● DIRECTION
In the entries below, copy out word for word everything from the line containing "Source Extractor 2.28.2" down to the line containing "Image 1014 x", including both of those lines.

● DATA ENTRIES
------------------------------------------------

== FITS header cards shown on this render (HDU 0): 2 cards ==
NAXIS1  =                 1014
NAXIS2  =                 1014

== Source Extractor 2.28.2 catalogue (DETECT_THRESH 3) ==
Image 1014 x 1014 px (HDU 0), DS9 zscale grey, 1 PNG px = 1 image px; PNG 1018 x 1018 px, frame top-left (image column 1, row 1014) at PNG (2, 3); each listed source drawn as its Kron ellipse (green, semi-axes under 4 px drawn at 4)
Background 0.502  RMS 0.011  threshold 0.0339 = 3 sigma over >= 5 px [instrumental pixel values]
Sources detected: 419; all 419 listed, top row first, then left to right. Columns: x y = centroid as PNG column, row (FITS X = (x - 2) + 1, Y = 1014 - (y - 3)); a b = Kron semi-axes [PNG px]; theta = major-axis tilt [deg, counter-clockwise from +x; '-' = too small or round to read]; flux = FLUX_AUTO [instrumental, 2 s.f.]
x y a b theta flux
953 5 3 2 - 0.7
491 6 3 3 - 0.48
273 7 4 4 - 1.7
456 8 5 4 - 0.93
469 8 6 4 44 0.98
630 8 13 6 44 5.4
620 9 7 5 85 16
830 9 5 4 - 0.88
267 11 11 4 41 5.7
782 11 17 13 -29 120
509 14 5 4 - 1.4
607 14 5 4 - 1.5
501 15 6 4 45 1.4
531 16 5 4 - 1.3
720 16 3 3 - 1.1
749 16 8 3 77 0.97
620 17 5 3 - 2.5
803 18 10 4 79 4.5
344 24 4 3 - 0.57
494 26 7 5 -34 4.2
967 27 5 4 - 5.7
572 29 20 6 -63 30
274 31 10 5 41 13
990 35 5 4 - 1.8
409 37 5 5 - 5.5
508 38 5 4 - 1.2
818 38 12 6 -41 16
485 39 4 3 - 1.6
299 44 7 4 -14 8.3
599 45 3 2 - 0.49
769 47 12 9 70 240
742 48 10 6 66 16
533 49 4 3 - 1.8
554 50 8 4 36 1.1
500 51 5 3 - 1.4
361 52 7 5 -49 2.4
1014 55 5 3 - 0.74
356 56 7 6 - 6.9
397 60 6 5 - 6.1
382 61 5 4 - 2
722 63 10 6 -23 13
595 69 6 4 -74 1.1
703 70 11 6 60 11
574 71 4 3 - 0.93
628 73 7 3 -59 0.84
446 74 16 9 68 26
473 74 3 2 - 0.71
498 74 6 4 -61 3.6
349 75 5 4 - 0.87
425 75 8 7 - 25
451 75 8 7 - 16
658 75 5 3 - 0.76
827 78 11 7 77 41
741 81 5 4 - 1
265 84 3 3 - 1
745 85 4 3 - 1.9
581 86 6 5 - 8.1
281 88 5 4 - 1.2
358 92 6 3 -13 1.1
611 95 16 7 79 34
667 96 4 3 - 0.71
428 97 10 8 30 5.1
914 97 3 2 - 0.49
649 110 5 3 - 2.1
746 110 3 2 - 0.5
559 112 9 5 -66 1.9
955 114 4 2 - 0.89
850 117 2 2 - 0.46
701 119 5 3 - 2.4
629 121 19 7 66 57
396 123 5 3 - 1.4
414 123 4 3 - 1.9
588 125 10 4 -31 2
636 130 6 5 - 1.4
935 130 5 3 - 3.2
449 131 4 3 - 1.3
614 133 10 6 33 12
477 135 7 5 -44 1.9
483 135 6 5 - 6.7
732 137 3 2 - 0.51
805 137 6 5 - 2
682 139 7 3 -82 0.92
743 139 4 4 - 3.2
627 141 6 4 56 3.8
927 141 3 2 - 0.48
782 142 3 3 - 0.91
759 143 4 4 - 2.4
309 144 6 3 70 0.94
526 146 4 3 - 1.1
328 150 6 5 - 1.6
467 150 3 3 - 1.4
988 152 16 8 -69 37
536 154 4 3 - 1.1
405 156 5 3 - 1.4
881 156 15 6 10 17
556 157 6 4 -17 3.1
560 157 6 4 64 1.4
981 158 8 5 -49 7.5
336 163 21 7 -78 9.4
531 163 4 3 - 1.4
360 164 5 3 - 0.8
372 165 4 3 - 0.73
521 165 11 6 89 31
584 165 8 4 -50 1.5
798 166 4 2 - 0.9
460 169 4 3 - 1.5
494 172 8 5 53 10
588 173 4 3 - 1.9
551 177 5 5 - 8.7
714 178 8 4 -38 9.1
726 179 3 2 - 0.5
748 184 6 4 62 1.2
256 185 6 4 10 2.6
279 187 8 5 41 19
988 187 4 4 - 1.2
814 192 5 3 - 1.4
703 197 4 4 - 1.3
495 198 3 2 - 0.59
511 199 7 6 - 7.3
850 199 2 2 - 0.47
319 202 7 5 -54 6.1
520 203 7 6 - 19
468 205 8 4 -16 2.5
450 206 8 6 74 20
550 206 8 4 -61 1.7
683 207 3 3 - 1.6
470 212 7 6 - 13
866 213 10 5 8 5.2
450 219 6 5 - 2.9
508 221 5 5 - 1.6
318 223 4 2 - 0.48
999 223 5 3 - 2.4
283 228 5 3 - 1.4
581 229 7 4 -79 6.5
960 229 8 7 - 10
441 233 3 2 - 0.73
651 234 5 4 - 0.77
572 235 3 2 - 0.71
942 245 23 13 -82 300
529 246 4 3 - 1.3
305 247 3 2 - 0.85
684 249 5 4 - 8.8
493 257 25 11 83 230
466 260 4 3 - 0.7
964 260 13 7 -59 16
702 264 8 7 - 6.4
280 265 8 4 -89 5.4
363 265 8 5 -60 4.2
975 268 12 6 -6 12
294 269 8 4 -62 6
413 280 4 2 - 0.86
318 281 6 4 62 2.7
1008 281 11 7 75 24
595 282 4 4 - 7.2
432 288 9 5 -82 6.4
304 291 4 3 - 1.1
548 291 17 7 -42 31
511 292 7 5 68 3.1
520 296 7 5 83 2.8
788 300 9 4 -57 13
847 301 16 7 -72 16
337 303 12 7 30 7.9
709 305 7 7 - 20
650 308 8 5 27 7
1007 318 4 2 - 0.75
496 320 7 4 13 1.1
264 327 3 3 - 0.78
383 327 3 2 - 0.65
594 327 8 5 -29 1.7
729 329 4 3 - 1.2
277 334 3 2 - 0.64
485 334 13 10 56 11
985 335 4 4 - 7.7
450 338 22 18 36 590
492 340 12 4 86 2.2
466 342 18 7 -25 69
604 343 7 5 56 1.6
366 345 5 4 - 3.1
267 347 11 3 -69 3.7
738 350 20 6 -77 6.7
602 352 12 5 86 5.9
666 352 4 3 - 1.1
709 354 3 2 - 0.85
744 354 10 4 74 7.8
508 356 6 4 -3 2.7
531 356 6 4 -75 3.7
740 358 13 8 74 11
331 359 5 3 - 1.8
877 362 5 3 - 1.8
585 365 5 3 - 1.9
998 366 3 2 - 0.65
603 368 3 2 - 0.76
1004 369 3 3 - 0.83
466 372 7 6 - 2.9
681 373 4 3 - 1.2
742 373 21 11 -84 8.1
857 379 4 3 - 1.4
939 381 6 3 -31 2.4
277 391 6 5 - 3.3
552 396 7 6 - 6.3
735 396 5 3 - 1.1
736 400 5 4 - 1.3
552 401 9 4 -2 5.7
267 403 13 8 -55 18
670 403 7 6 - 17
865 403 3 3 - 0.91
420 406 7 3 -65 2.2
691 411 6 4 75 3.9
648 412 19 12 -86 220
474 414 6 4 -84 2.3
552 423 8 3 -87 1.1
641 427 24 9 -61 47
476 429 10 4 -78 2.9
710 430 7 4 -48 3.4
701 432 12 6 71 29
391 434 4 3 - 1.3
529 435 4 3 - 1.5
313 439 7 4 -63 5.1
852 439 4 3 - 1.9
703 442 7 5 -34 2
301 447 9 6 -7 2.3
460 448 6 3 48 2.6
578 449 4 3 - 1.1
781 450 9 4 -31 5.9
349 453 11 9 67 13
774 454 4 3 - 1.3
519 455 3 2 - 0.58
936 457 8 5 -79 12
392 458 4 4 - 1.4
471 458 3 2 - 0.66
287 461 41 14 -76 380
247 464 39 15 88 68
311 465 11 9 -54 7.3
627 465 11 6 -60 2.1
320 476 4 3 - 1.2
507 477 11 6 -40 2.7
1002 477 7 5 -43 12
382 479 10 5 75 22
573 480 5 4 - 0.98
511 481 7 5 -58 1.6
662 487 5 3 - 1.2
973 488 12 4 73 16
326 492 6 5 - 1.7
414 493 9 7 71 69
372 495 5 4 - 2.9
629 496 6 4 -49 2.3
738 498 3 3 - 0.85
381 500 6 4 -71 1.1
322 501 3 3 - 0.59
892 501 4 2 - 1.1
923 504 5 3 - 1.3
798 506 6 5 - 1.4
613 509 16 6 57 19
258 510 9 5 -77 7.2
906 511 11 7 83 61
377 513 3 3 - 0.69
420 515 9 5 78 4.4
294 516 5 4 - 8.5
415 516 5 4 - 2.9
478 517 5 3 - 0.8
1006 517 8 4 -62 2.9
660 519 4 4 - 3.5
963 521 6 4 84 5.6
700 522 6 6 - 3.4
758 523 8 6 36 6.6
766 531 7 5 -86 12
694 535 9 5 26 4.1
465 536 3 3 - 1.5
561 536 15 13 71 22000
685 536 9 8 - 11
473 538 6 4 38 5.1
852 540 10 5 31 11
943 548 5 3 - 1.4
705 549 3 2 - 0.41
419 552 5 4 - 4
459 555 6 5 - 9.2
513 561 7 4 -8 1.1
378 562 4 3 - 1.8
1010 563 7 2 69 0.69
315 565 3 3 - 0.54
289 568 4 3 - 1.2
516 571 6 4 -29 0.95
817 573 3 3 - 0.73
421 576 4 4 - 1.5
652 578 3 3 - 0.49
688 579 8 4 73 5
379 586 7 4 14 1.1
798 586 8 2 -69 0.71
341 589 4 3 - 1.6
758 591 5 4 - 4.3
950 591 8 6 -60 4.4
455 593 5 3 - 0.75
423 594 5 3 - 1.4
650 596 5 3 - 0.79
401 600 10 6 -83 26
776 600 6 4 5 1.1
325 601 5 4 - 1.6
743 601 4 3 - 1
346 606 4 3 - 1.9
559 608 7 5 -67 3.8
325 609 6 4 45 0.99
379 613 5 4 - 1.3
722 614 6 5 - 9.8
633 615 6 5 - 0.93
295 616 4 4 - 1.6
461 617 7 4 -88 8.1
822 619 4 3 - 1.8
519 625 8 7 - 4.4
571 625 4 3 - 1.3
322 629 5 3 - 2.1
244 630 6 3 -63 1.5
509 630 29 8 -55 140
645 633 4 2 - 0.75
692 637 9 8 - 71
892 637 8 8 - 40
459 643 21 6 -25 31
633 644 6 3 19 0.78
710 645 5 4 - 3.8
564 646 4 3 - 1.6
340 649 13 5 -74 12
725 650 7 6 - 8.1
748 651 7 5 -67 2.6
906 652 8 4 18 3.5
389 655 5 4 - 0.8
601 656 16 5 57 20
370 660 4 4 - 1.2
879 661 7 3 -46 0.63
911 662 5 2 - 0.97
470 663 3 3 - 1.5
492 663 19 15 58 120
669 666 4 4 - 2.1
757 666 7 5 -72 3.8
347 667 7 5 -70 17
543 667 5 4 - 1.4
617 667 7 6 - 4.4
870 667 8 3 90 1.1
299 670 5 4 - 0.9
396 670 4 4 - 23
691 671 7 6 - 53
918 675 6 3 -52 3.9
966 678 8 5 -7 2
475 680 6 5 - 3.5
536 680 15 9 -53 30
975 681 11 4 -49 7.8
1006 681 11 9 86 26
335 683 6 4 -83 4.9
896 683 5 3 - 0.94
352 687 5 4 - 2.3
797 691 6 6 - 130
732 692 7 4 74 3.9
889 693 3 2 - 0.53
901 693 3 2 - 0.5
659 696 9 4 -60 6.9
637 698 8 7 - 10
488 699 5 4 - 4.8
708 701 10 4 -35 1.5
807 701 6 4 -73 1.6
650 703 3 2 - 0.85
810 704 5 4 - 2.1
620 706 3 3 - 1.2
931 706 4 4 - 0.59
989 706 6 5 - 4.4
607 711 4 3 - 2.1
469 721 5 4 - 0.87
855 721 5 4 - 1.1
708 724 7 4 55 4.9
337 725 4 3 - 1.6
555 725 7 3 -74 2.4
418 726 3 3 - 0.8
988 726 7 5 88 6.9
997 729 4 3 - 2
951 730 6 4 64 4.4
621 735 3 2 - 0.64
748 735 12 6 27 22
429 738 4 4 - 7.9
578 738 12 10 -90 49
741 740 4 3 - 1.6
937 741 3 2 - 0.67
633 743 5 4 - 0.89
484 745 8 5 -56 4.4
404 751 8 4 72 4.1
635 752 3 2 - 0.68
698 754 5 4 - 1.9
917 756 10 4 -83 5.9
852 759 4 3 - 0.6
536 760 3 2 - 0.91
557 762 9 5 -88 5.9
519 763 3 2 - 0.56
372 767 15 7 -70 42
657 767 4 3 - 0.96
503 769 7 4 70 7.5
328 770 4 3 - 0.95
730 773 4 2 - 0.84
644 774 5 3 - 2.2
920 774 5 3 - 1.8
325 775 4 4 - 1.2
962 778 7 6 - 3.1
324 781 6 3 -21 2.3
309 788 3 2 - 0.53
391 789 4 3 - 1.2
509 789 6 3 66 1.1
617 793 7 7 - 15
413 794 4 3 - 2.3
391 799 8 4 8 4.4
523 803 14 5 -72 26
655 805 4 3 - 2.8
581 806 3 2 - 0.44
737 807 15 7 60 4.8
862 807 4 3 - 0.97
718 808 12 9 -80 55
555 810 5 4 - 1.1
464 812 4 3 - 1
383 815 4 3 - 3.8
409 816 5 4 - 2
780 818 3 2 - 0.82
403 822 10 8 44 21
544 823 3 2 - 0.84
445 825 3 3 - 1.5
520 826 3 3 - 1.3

------------------------------------------------

● FINAL ANSWER
== Source Extractor 2.28.2 catalogue (DETECT_THRESH 3) ==
Image 1014 x 1014 px (HDU 0), DS9 zscale grey, 1 PNG px = 1 image px; PNG 1018 x 1018 px, frame top-left (image column 1, row 1014) at PNG (2, 3); each listed source drawn as its Kron ellipse (green, semi-axes under 4 px drawn at 4)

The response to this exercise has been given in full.